The request>
Write out the listing below word for word, from the line containing "pose: elev=174.9 azim=249.1" up to and including the line containing "Dot at: (234, 209)", and leave out the pictures.

## Begin

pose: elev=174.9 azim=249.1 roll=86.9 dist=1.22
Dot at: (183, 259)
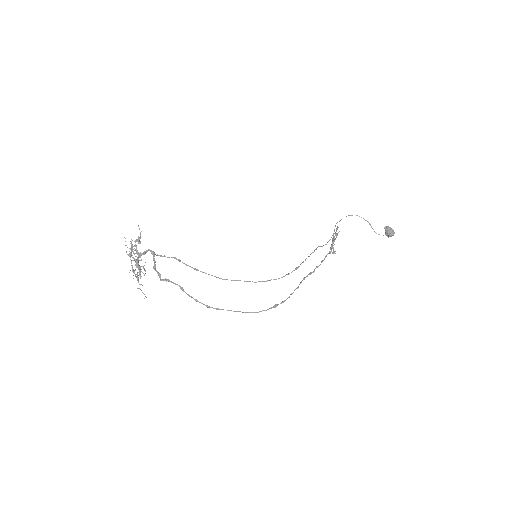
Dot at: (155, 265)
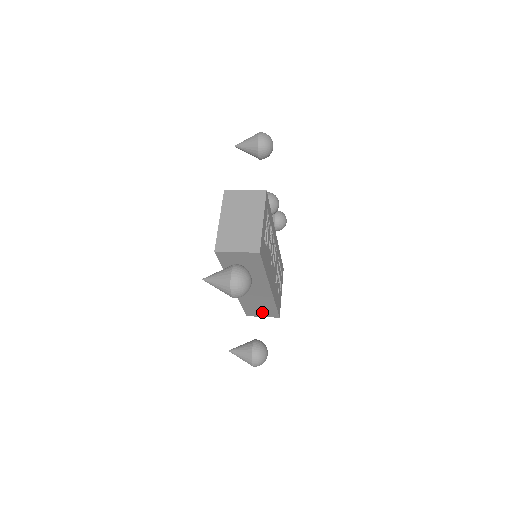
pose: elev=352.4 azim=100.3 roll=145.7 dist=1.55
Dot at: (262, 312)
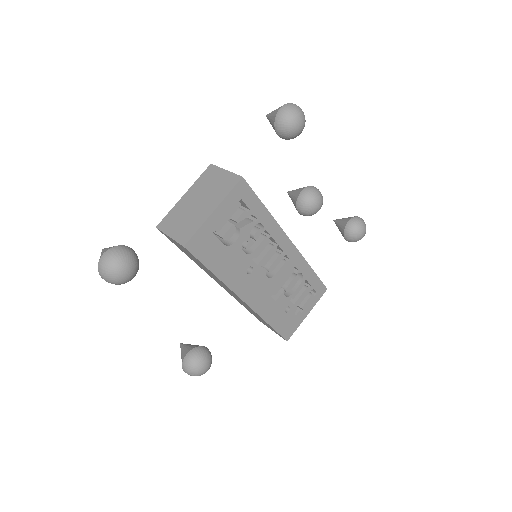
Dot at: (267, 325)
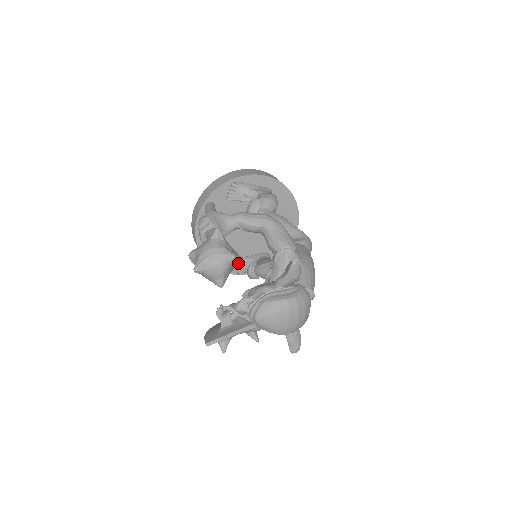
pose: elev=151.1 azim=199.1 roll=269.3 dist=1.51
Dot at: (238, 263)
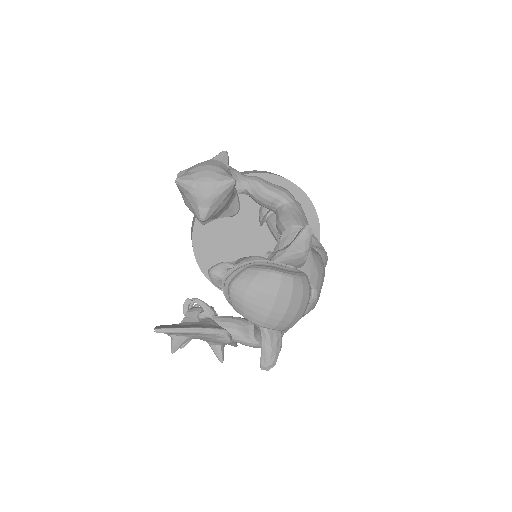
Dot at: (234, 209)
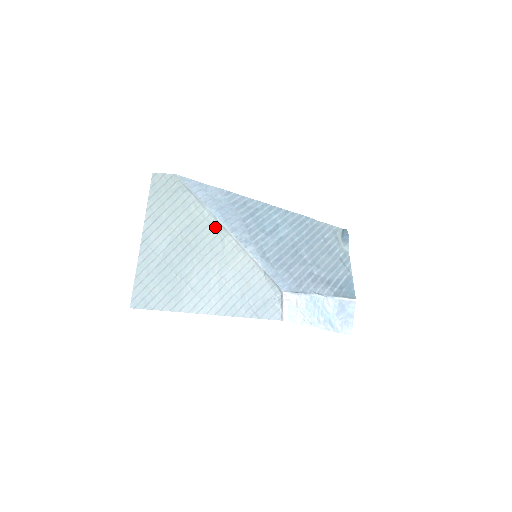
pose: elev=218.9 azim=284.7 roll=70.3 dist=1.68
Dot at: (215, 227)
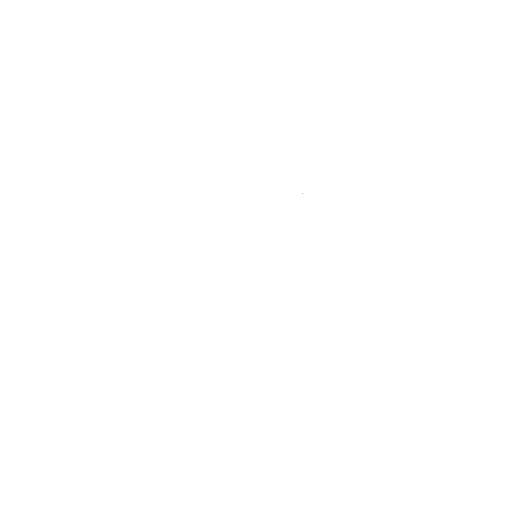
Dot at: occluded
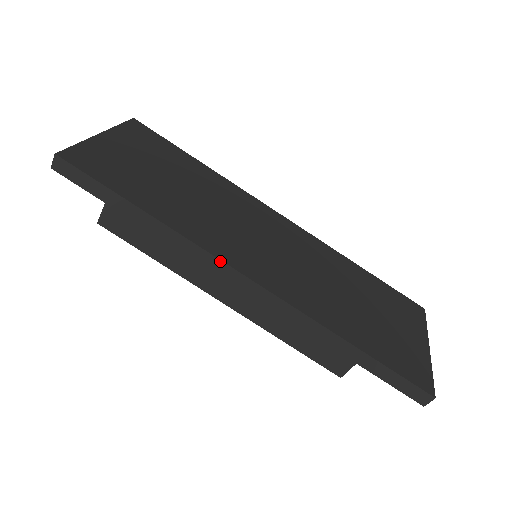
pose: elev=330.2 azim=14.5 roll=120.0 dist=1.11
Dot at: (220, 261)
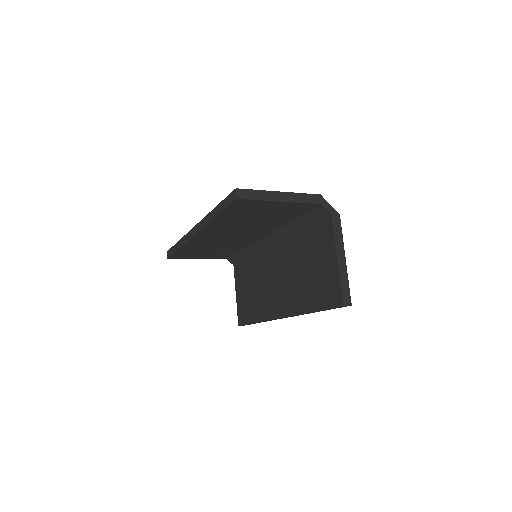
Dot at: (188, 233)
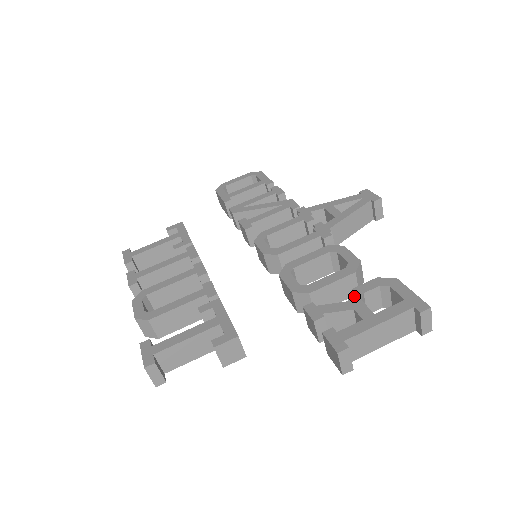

## End
## Begin

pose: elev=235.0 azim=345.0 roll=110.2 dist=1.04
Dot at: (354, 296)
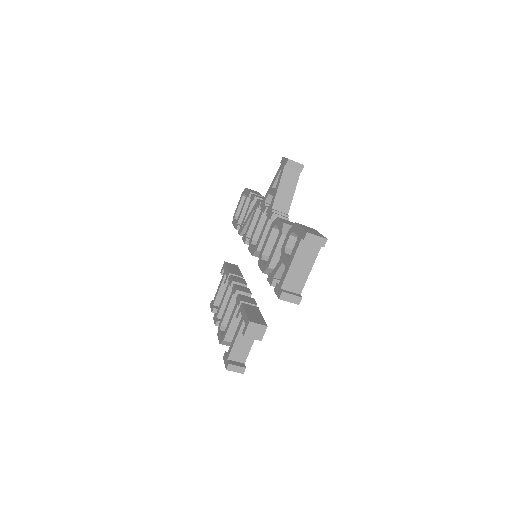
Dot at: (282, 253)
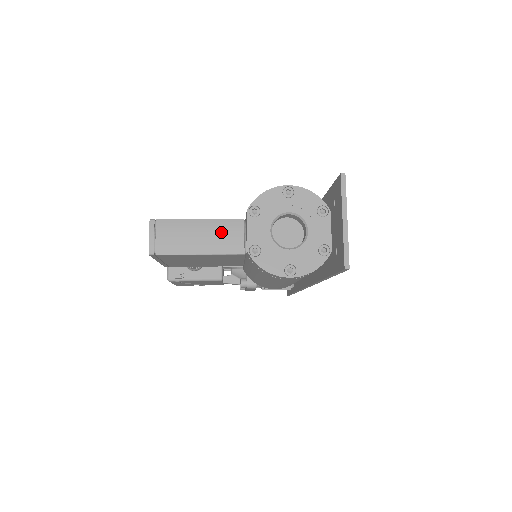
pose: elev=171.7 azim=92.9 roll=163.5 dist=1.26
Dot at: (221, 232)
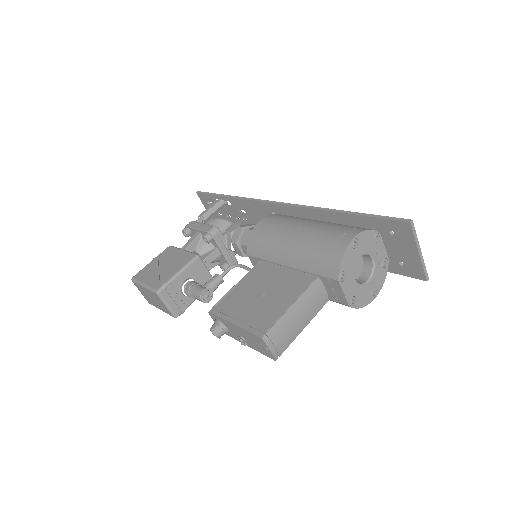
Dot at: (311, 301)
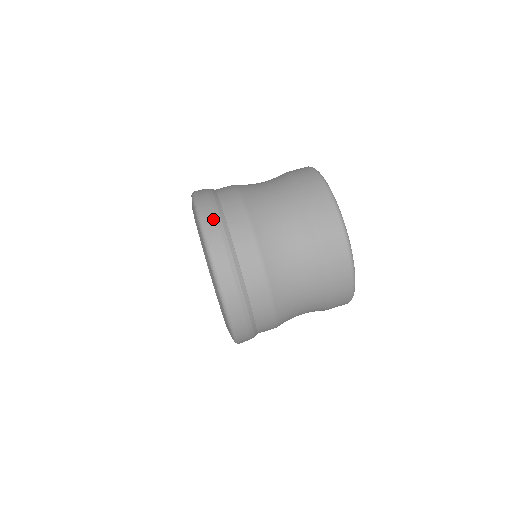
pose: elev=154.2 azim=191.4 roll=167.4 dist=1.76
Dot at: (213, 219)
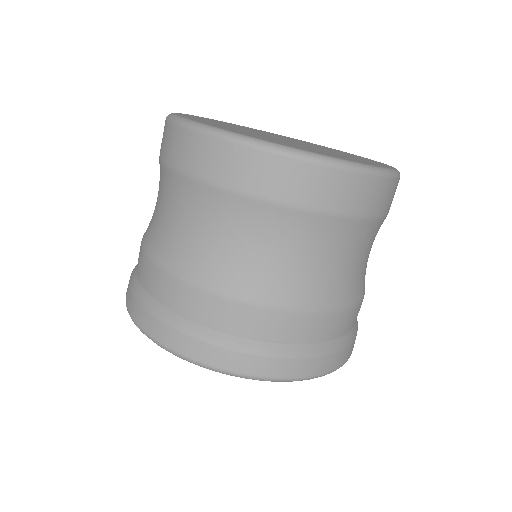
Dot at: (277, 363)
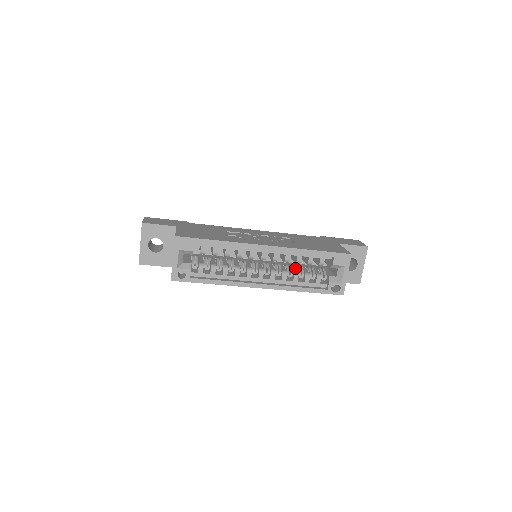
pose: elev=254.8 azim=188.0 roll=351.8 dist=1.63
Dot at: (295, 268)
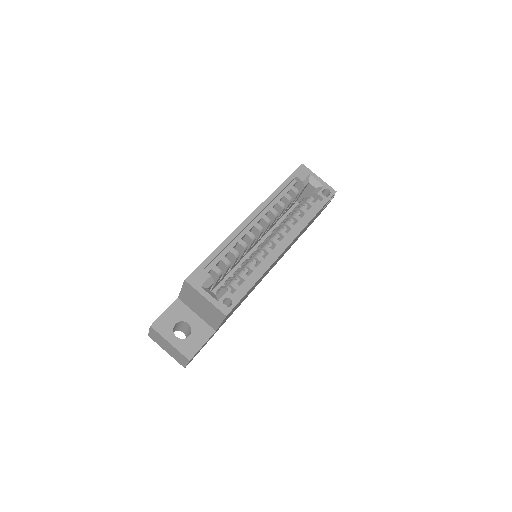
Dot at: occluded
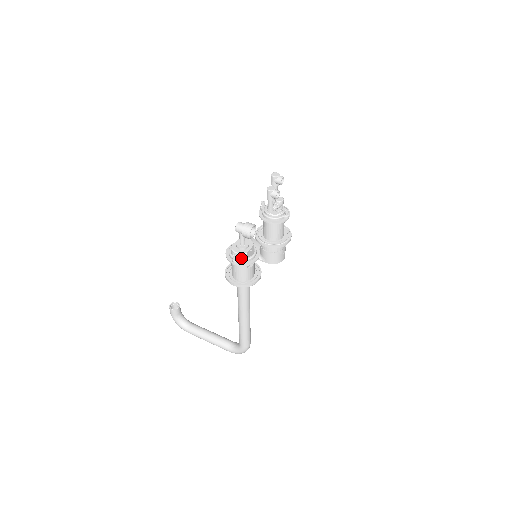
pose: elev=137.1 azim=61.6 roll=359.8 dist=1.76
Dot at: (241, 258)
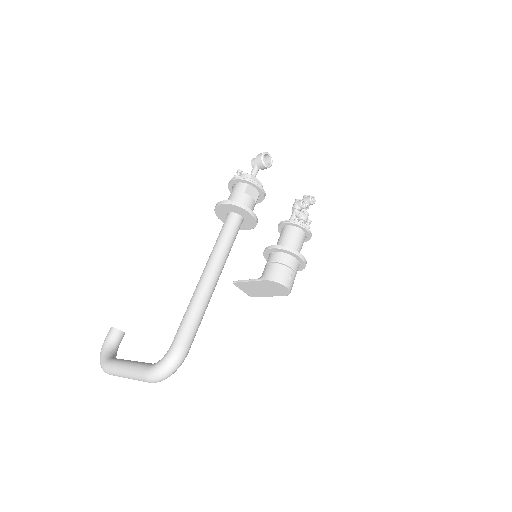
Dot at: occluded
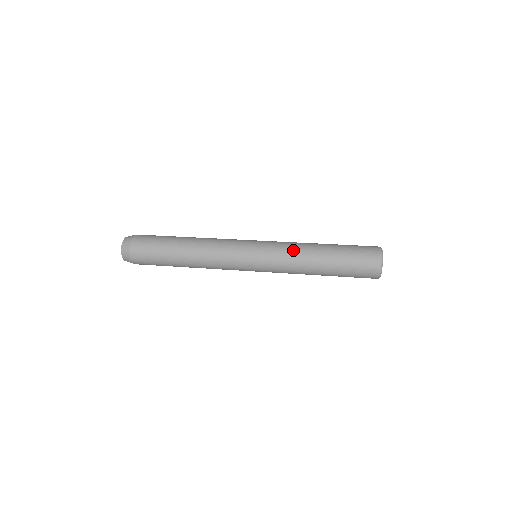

## End
## Begin

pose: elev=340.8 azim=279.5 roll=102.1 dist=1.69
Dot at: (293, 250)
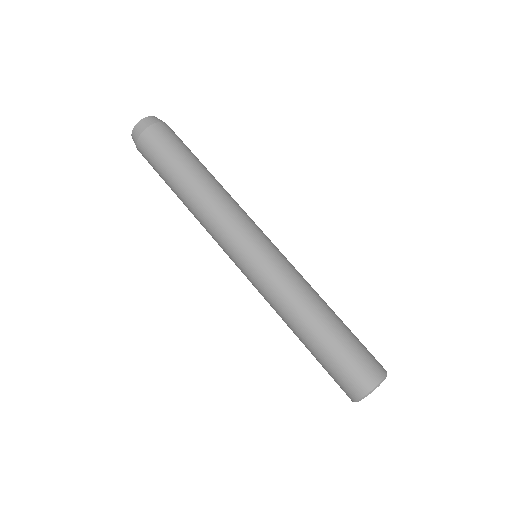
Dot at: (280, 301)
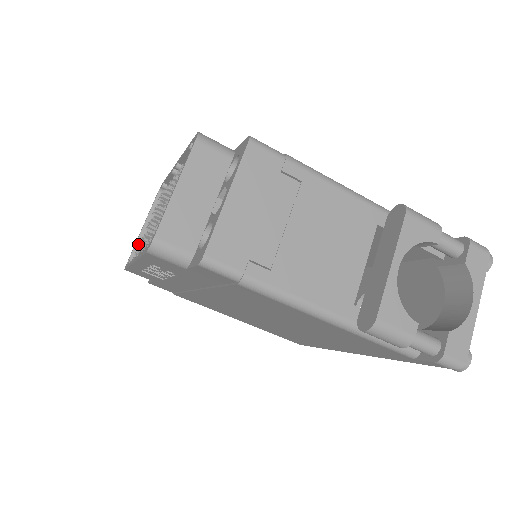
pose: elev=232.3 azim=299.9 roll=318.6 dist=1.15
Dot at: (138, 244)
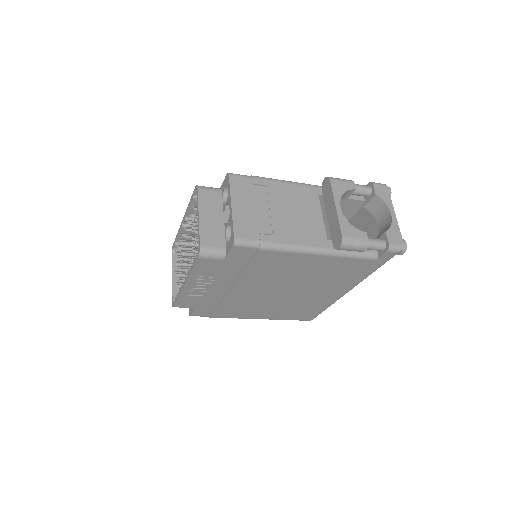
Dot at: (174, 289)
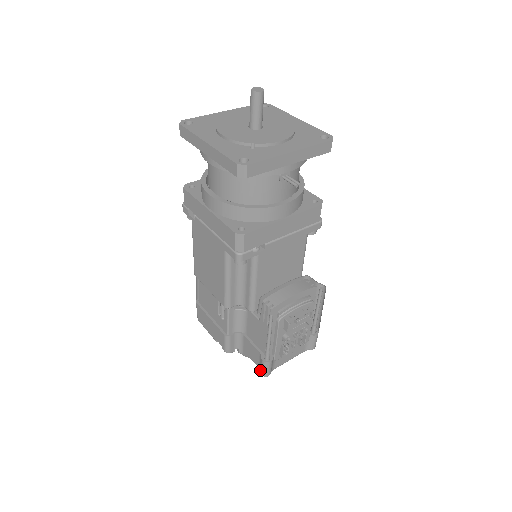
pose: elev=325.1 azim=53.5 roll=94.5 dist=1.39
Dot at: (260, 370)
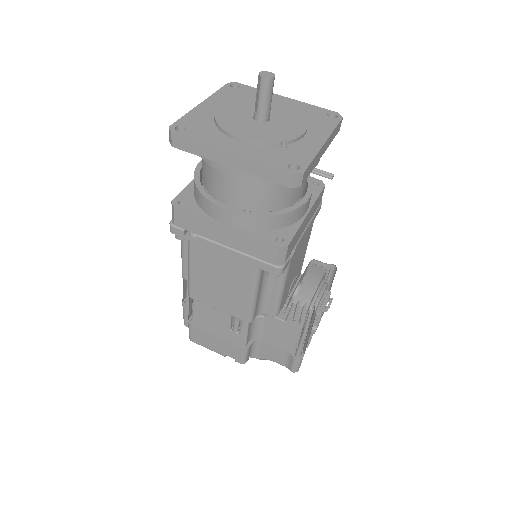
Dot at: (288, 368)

## End

Exercise answer>
pose: elev=174.9 azim=249.1 roll=86.9 dist=1.22
Dot at: (183, 259)
Dot at: (155, 265)
pose: elev=352.4 azim=100.3 roll=145.7 dist=1.55
Dot at: (262, 312)
Dot at: (267, 325)
pose: elev=151.1 azim=199.1 roll=269.3 dist=1.51
Dot at: (238, 263)
Dot at: (234, 209)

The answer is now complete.